This morning, my grandmother passed away.
It was a long illness. I remember the first time I asked people to pray for her on the old blog, I was pretty pregnant. That’s around three years ago now. She had a lot of pain and problems closer to the end, and I really do believe she’s in a better place now, without pain.
It still hurts.
Loss sucks. No matter how long you expect it or how quickly it’s upon you, it sucks.
This is the most I’ve missed my family since moving to Germany. There were other occasions where I wish I could have been with them, but this time it burns because I can’t. This post isn’t about me though. It’s about a woman who inspired me.

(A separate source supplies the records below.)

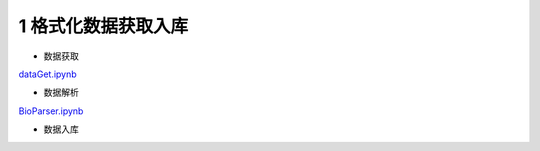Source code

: 

1 格式化数据获取入库
-----------

- 数据获取
	
`dataGet.ipynb <dataGet.ipynb>`_


- 数据解析

`BioParser.ipynb <BioParser.ipynb>`_
	

- 数据入库




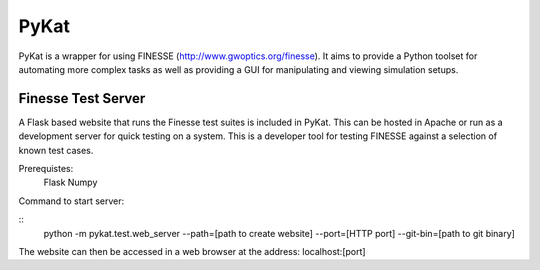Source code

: PyKat
===========

PyKat is a wrapper for using FINESSE (http://www.gwoptics.org/finesse).
It aims to provide a Python toolset for automating more complex tasks
as well as providing a GUI for manipulating and viewing simulation
setups.


Finesse Test Server
------------

A Flask based website that runs the Finesse test suites is included in PyKat. This can be hosted in Apache or run as a development server for quick testing on a system. This is a developer tool for testing FINESSE against a selection of known test cases.

Prerequistes:
    Flask
    Numpy
    
Command to start server:

::
  python -m pykat.test.web_server --path=[path to create website] --port=[HTTP port] --git-bin=[path to git binary]

The website can then be accessed in a web browser at the address: localhost:[port]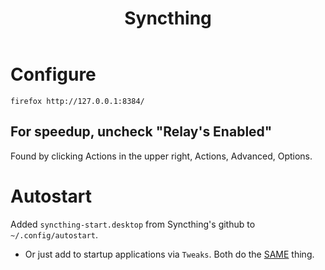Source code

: #+TITLE: Syncthing
#+STARTUP: overview

* Configure
#+begin_src shell :results silent
  firefox http://127.0.0.1:8384/
#+end_src

** For speedup, uncheck "Relay's Enabled"
Found by clicking Actions in the upper right, Actions, Advanced, Options.

* Autostart
Added =syncthing-start.desktop= from Syncthing's github to =~/.config/autostart=.
- Or just add to startup applications via =Tweaks=. Both  do the _SAME_ thing.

This is a tribute to my ouma.
My grandmother was one of the most non-judgemental and loving people I ever had the privilege to know. Her heart was universal in scale. She accepted anyone into her life and helped in whatever way she could, even if it meant for her to go without. My dad told us a lot of stories of how my grandmother would simply divide food if more people arrived uninvited for lunch (which happened often), she never showed anyone away.
As one of her grandchildren, she went out of her way for us. When we needed it, she would scold us, but always with love in her eyes. She would easily share her bed with one of the grandkids, if it meant she could see us. And she spoilt us in her special way. Her treats and pudding were legendary. My grandmother’s trifle was amazing!
I loved the way my grandma’s eyes lit up when she smiled. And I love that most of her kids and grandkids have those eyes. ‘Wessels eyes’ as we call them.
I loved my grandmother’s stubborn streak, even if it gave her kids extra grey hairs sometimes. I loved the way hear hearing aid seemed to malfunction in moments when she didn’t want to hear what was being said, or how she only heard partially when it pleased her.
I loved soapie time in Ouma’s house. When the soap operas came on, she was glued to that TV. She would also tell you everything that happened in every character’s past if you sat and watched with her. By the time her programs started, dinner had been consumed and the dishes were either done or neatly packed into the sink.
I loved my grandmother’s kitchen and all the conversations that happened around the kitchen table. I loved that it was always open when we got there, even if Ouma didn’t know we were coming.
I loved my grandma’s sayings and expressions. She had a golden sense of humour and always said things in the most interesting and unique way. Sometimes straight to the point and other times laced with jest.
I love the fact that though my gran never finished school, she was street savvy and not afraid to work. Her various endeavours to earn extra cash, from knitting jerseys to woodcarving, were always done with dedication. And, of course, artistic flair. Due to her artistic nature, most of her grandkids have at least some art sense.
I’m thankful that my grandmother got to see me and my cousins married, but I’m sad that she’ll miss the weddings yet to come. I’m thankful that she got to meet Nikke, Akira, Stormy, Luke, Kayla, Léja and William, but I’m sad that she won’t hold more little babies in our family.
I’m thankful for the lessons she taught me. Most of those just by example. My grandmother taught me to accept people. She taught me that holding someone’s past or mistakes over their heads is wrong. She taught me that age makes no difference when you have the desire to learn new things. She taught me that an open heart builds incredible things. She taught me that distance is just a number, but love can conquer it.
Today, my heart is breaking. But it’s also soaring. My grandmother didn’t die without leaving a mark on the world. No, she leaves an incredible legacy of incredible people in her wake. My family consists of amazing, unique and loving weirdos. You’ve never seen a family pull together like mine does. When someone is in need, the cavalry is already coming. I’m thankful to be a part of that.
No matter what happens, we’ll never forget her.
Ouma, I love you. It’s an honour to have known and be moulded by you.